FITNESS
A1. Strict pull-ups
5×2; Rest 1 min
A2. DB Z press
5×8; Rest 1 min
Training notes:
•Use assistance as necessary on pull-ups to keep them unbroken.
•Shoot for heavier than last week – fewer reps.
Record reps completed and weight used.
B. 4 min AMRAP:
6 strict hanging leg raises
8 DB push presses
10 assault bike/row calories
-Rest 1 min
4 min AMRAP:
6 vertical ring rows
8 push-ups, hand-release
10 assault bike/row calories
-Rest 1 min
4 min AMRAP:
6 renegade rows with push-up
8 DB snatches, alternating
10 assault bike/row calories
Training notes:
•If necessary scale total reps of bodyweight movements so you can keep moving. Fractioning is ok, but you should be able to get through a few rounds on each AMRAP.
•Elevate hands as necessary to achieve full range of motion on push-ups. Don’t do hand-release if hands are elevated…

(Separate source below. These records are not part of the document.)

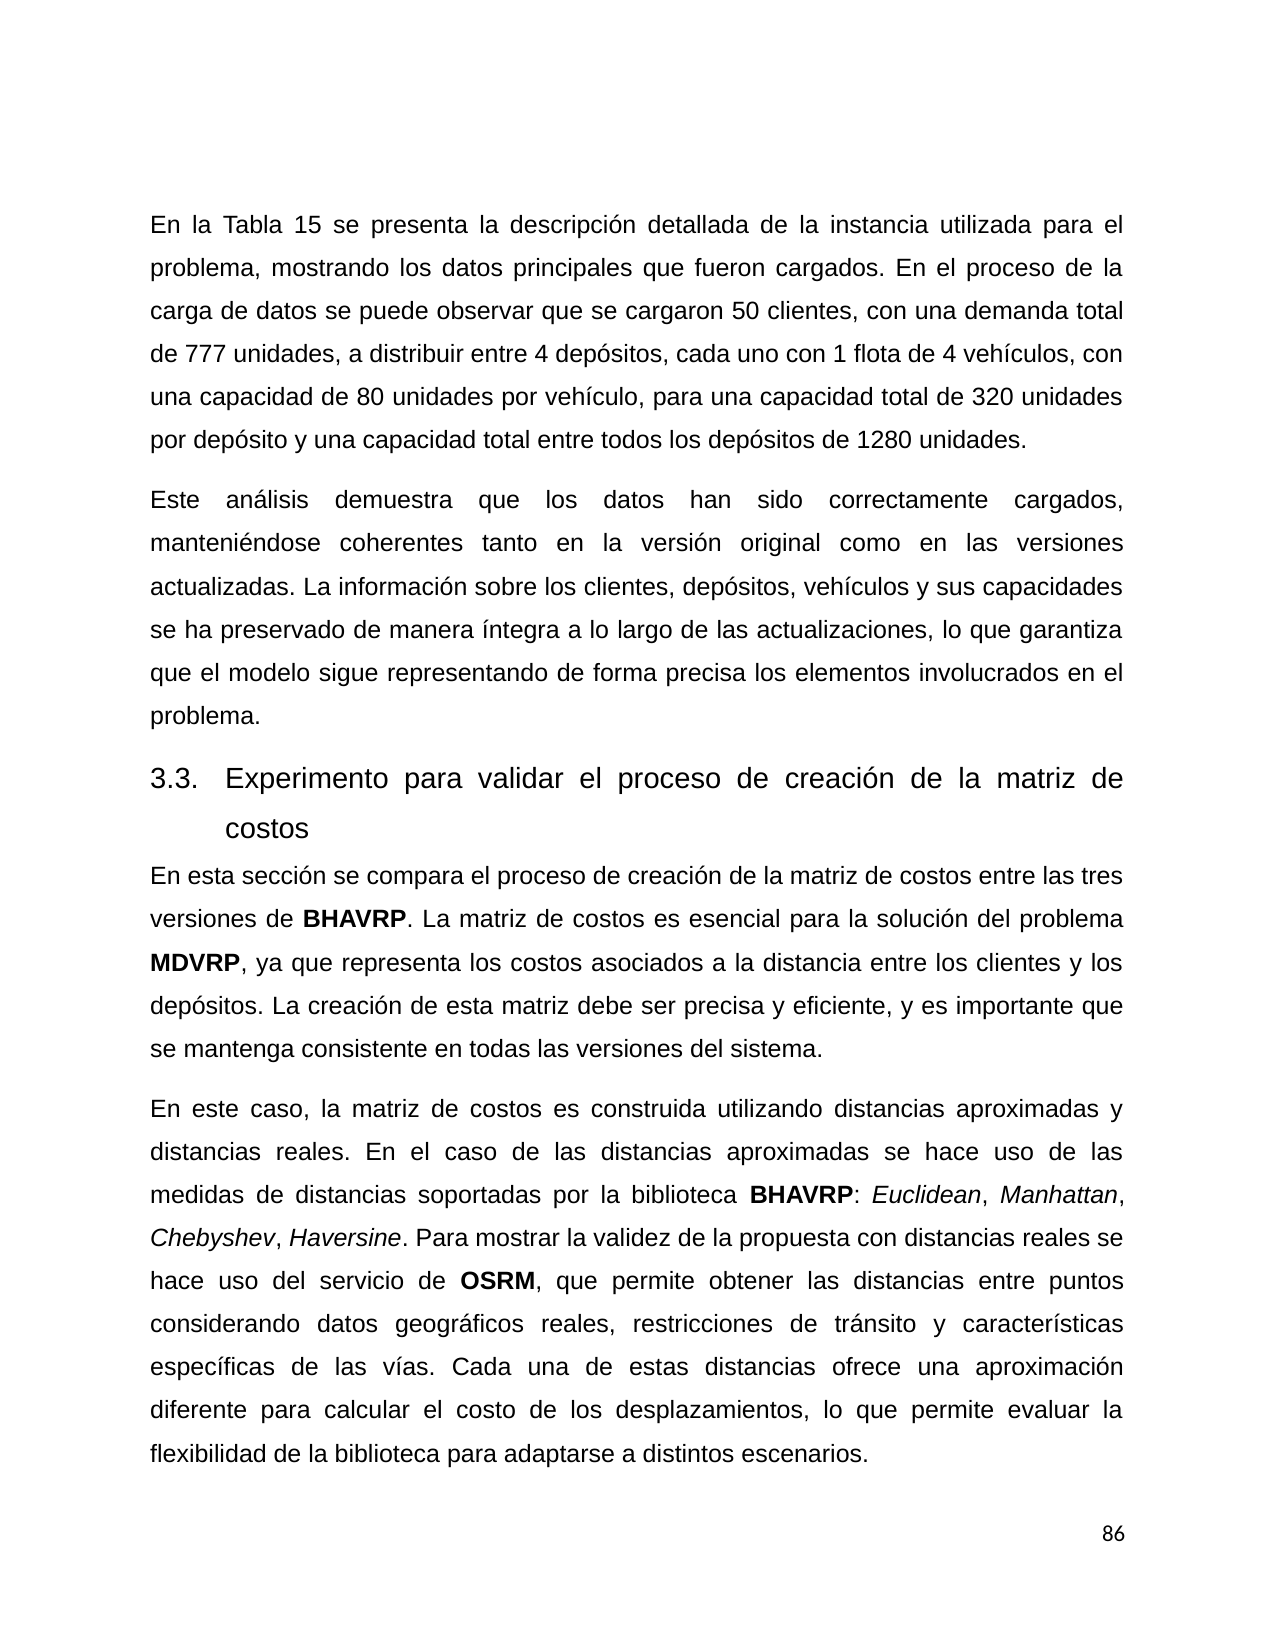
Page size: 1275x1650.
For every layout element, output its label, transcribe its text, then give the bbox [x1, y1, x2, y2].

text En la Tabla 15 se presenta la descripción detallada de la instancia utilizada para el problema, mostrando los datos principales que fueron cargados. En el proceso de la carga de datos se puede observar que se cargaron 50 clientes, con una demanda total de 777 unidades, a distribuir entre 4 depósitos, cada uno con 1 flota de 4 vehículos, con una capacidad de 80 unidades por vehículo, para una capacidad total de 320 unidades por depósito y una capacidad total entre todos los depósitos de 1280 unidades. [150, 210, 1125, 454]
text En este caso, la matriz de costos es construida utilizando distancias aproximadas y distancias reales. En el caso de las distancias aproximadas se hace uso de las medidas de distancias soportadas por la biblioteca BHAVRP: Euclidean, Manhattan, Chebyshev, Haversine. Para mostrar la validez de la propuesta con distancias reales se hace uso del servicio de OSRM, que permite obtener las distancias entre puntos considerando datos geográficos reales, restricciones de tránsito y características específicas de las vías. Cada una de estas distancias ofrece una aproximación diferente para calcular el costo de los desplazamientos, lo que permite evaluar la flexibilidad de la biblioteca para adaptarse a distintos escenarios. [150, 1093, 1125, 1467]
text Este análisis demuestra que los datos han sido correctamente cargados, manteniéndose coherentes tanto en la versión original como en las versiones actualizadas. La información sobre los clientes, depósitos, vehículos y sus capacidades se ha preservado de manera íntegra a lo largo de las actualizaciones, lo que garantiza que el modelo sigue representando de forma precisa los elementos involucrados en el problema. [150, 485, 1125, 729]
text En esta sección se compara el proceso de creación de la matriz de costos entre las tres versiones de BHAVRP. La matriz de costos es esencial para la solución del problema MDVRP, ya que representa los costos asociados a la distancia entre los clientes y los depósitos. La creación de esta matriz debe ser precisa y eficiente, y es importante que se mantenga consistente en todas las versiones del sistema. [150, 861, 1125, 1062]
subtitle Experimento para validar el proceso de creación de la matriz de costos [150, 761, 1125, 844]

Record reps completed on each AMRAP.
PERFORMANCE
A1. Ring muscle-ups
5×40-60% of AMRAP set; Rest 30s
A2. Pendlay rows
5×3; Rest 2-3 min
Training notes:
•Shoot for at least 3 unbroken muscle-ups per set. If less than that, modify the movement.
Record reps completed and weight used.
B. 4 min AMRAP:
5 strict toes-to-bar
10 kipping handstand push-ups
15 assault bike/row calories
-Rest 1 min
4 min AMRAP:
5 strict chest-to-bar pull-ups
10 kipping ring dips
15 assault bike/row calories
-Rest 1 min
4 min AMRAP:
5 renegade rows with push-up (50/hand – 35/hand)
10 DB snatches, alternating (50/35)
15 assault bike/row calories
Training notes:
•If necessary scale total reps of bodyweight movements so you can keep moving. Fractioning is ok, but you should be able to get through a few rounds on each AMRAP.
Record reps completed on each AMRAP.